Tüm herşeyi yaratan tanrıya karşı gelip, herşeyi kendisi yapmış gibi kendilerini onun yerine koyuyorlar papalagiler. Bu bir nevi ego oluyor. Ben yaptım, benim fikrimdi, ben ben ben! Ne kadarda ego ve kibir barındırıyor. Para yoksa herşey bitiyor onlar için. Orada paran yoksa kimse sana yardım etmez aç kalırsın. Ancak birinin çok fazla parası olursa, çok nadir keyfi isterse parayı dağıtır fakire fukaraya. Diğer türlü fakirde olsan yardımı geç, asıl elinde olan parayı da alırlar. Çok fazla paraları olup daha çok istiyorum diyen beyaz adamların, paraya doymadıklarını buradan anlıyorum.

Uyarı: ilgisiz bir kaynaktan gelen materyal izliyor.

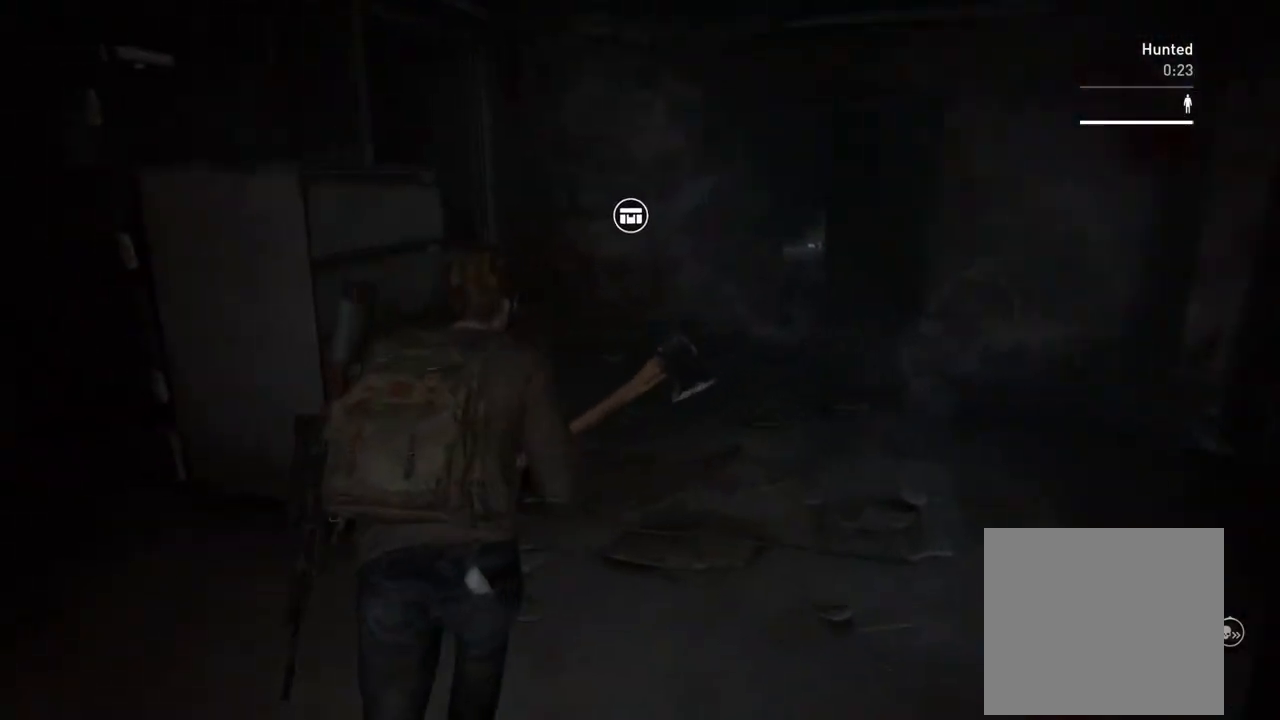
{"dt_ms": 1000, "buttons": ["L1"], "left_stick": "up-right", "right_stick": "center"}
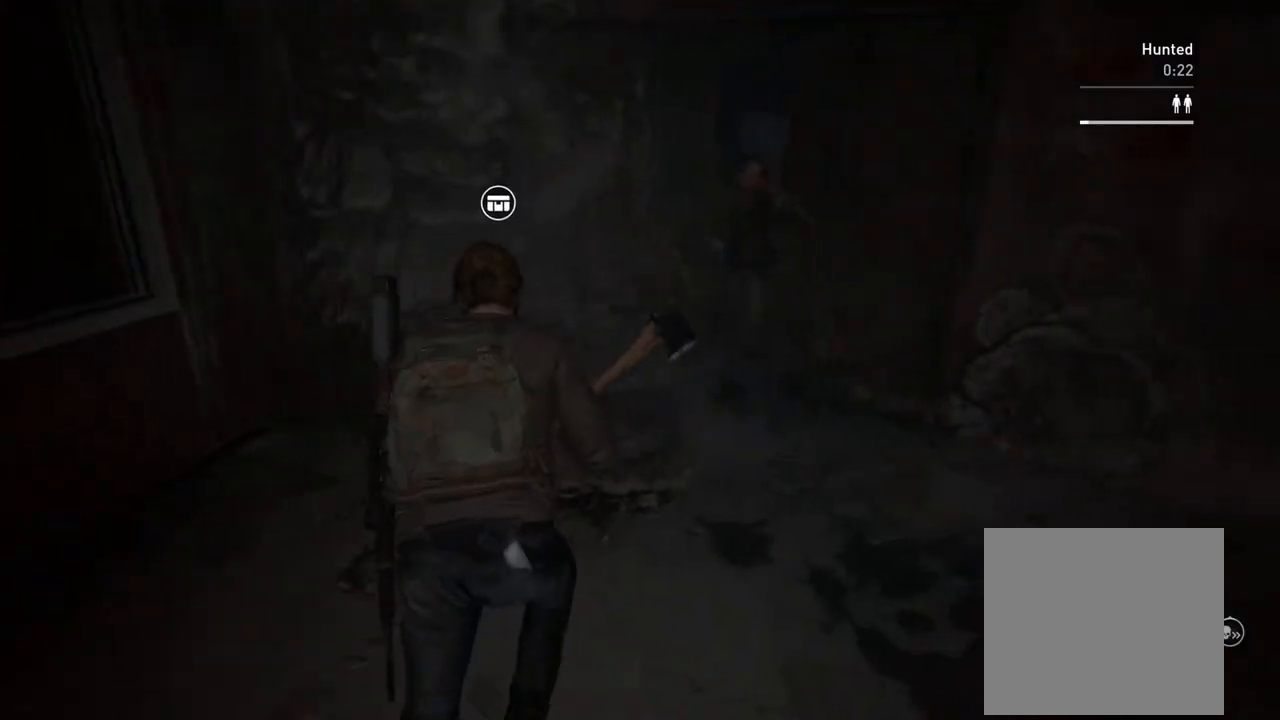
{"dt_ms": 500, "buttons": ["SQUARE", "L1"], "left_stick": "up-left", "right_stick": "center", "events": [[167, "SQUARE", "down"], [250, "left_stick", "up-left"], [317, "SQUARE", "up"], [483, "SQUARE", "down"]]}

Okurken tuavii'nin bizim iyiliğimizi istediğini hissettim. Bu yüzdendir ki anlatırken hep açık ve net olmuş. Bu netliğini ve düşüncelerinin arkasında duruşunu sevdim. Çünkü yazarken bizlere yani hayattan zevk alanlara ve zevk almak isteyenlere, iyi kalpli olanlara seslenmiş. Paranın gözümüzü kör etmemesini istemiş açıkça. Herşeyin para olduğunu avrupada, beyazların tüm güzelliklerden uzaklaşıp, körleşip gördükleri şeyin sadece para olduğunu dile getirmesi muazzam.


Tuavii notlarını halkını uyararak şöyle bitiriyor: Papalagi'nin kurnaz diline, göz boyamalarına yenik düşmeyelim. Kendi içimizde güçlü kalalım. Bize tanrının ışığı yeter...


...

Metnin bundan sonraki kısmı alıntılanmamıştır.